Выбрать главу

При въезде во двор уже ждали двое всадников, похожие на Кардашева. «Доктор», — мелькнуло в голове Павла, но в ту же минуту он увидел, что на улице есть еще всадники — метрах в двадцати — тридцати от ворот, — в красном, золотом и черном; красном, золотом и черном.

В основном военные, с небольшой примесью штатских — они живым занавесом загораживали дорогу… «Так скоро! — подумал он, ища глазами князя. — Я не слышал колокольного звона… Значит, служба еще не кончилась?..»

Жеребец снова заржал и двинулся было к воротам, но Павел резко дернул поводья, сломил его белую шею и приковал коня к месту. Всадники стояли не двигаясь, не спуская с него глаз; и он сам увидел себя — на голой спине лошади. Он увидел себя их глазами: испачканного пороховой копотью и маслом, не умытого, не переодетого, пропыленного. Но что бы там ни было, вся непредвиденность явилась с ними, а не ожидала их здесь. Церемония начиналась до скандальности рано. «Ну что ж, дорогие, смотрите! Смотрите, любуйтесь!» Но князь делал вид, что не смотрит, опустил глаза к короткостриженной гриве. Он улыбался, но чему-то своему, нездешнему. Без эполет, в строгой охотничьей куртке, он выглядел постройневшим, помолодевшим. «Значит, на охоту собрался? На меня? Интересно, к какой дичи он меня причисляет? Ладно… Дичь ответит вот чем…»

Павел медленно вынул часы. Медленно открыл крышку. Небрежно взглянул на циферблат. Не поверил — так рано? Потом снова посмотрел на гостей, и снова не поверил. Тронул коня, чтобы посмотреть поближе. И еще весь подавшись вперед, всплеснул руками.

— Неужто — Вы, Ваше Высочество? — крикнул он. — Увидеть вас, какое счастье! И так рано, в девять часов, еще не умывшись…

2

— Дорогой ты мой сорвиголова, — сказал князь. — Все бы тебе дурачиться! — сказал как бы тихо, но его плотный голос заполнил все вокруг. Он хорошо владел этим своим голосом. В старину его прадеды с помощью голоса увлекали за собой армии. Утверждали, будто эта фамильная глотка изрыгала тучи копий, пороховым ураганом сметала города. Сейчас, обернувшись к темным всадникам — верно, дипломатам и журналистам, — обладатель родовитой глотки добавил:

— В этом наша сила, господа! Наша непобедимость.

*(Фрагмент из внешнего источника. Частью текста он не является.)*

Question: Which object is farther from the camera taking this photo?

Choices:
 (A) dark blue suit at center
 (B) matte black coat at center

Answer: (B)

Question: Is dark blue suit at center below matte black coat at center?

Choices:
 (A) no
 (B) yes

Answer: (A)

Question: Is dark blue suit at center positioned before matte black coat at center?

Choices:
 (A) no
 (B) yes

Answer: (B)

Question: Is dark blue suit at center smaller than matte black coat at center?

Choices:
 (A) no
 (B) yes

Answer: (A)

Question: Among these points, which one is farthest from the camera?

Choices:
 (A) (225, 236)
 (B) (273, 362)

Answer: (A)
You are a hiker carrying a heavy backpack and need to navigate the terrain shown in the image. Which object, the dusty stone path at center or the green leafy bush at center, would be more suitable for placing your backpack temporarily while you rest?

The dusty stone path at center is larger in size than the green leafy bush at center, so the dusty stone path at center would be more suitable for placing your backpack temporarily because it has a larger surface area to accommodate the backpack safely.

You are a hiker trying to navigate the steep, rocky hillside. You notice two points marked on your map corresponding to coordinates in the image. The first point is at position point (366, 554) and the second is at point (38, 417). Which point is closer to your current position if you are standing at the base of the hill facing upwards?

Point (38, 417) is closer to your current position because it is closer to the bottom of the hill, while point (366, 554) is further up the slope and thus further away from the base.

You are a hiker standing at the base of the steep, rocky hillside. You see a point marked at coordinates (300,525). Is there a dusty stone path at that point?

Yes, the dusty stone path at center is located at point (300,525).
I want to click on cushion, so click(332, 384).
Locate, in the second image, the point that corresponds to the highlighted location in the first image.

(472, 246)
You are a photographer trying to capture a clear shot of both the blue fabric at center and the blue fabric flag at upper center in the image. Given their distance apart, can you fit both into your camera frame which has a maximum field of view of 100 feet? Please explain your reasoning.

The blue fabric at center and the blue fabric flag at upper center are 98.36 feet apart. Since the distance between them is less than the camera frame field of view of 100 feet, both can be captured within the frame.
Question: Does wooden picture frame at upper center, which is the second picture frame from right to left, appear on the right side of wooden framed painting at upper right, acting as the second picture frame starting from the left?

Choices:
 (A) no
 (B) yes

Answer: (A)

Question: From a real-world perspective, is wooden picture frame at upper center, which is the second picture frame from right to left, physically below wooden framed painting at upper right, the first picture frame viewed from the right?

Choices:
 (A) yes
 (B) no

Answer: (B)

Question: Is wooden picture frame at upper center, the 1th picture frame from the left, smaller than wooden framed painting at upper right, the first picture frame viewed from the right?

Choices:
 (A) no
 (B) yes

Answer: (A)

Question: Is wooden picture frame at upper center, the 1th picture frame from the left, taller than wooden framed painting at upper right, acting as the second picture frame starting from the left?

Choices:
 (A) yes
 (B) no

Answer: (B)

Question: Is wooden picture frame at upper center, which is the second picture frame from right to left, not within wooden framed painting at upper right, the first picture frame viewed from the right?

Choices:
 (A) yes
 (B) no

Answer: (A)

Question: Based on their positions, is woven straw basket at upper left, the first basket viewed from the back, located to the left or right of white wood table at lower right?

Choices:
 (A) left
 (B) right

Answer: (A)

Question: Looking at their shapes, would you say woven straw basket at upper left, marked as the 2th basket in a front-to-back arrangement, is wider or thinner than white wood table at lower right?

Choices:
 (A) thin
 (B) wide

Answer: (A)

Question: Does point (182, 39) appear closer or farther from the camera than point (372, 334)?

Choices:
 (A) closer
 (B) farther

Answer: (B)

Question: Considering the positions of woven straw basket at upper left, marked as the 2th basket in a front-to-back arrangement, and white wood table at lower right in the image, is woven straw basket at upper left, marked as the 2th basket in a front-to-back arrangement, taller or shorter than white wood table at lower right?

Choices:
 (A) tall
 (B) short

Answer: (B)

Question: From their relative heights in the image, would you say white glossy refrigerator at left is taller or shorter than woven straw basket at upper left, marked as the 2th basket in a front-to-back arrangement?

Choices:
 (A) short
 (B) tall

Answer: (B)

И опять же через плечо начал пояснять, что такая эксцентричная, независимая манера поведения могла бы оскорбить любого из его августейших кузенов. А здесь приятно волнует. И напомнил переводчикам, чтобы переводили поточнее — он был иностранец, но не упускал случая говорить с иностранцами через переводчиков. Не упустил он его и в этот день, столь пригодный для демонстрации сплоченности болгар вокруг трона.

Потом они стояли уже спешившись и протягивая руки для объятия — Хадживранев неохотно, князь с некоторой опаской. Затем монарх стремительно обхватил Павла поперек пояса, словно собирался бороться. «О-го!» — сказал Хадживранев и догадался, почему тот так спешит. Сцепившись с этим бунтарем, сорвиголовой один на один, в стороне от охраны, он вынужден был полагаться только на свою фамильную сообразительность и фамильную ловкость. «Что?» — спросил князь, прижимаясь к нему лицом. «Ничего. Но будьте осторожны, Ваше Высочество…» — «Что такое?» — «Запачкаетесь!» — «Поверьте, я счастлив! — сказал князь. — Бесконечно!» — «Маслом! — пояснил Павел между двумя поцелуями. — Если бы вы знали, как меня здесь вчера вываляли!» — «Я знал, что вы возвратитесь. Живым, как всегда, живым… и здоровым! И как вам это удается?» — «Не дай вам бог такой удачи! — добавил Павел. — Такой планиды!»

Объятие подошло к концу. Наступила короткая немая пауза, когда руки осторожно выпускали партнера, а ноги вслепую нащупывали почву для отступления. И, уже отступив, уже спокойно улыбаясь — верно, оттого, что первая опасность миновала, — князь спросил: «Вы разрешите, господин Хадживранев, я расскажу нашим гостям, о чем мы тут с вами шептались? Такие неожиданные странные сочетания!..» — «Конечно, Ваше Высочество… Такого не придумает ни один писака!» — «А между прочим, дорогой, вы не стареете. Никак, три года прошло… Тогда вы обходились без арнаутов… Сначала я не понимал, зачем вам охрана, а теперь вижу, что кто-то должен о вас заботиться. Не то целый день гоняли бы жеребца, а я бы ждал и ждал! Ох, необузданная натура, сорвиголова!..»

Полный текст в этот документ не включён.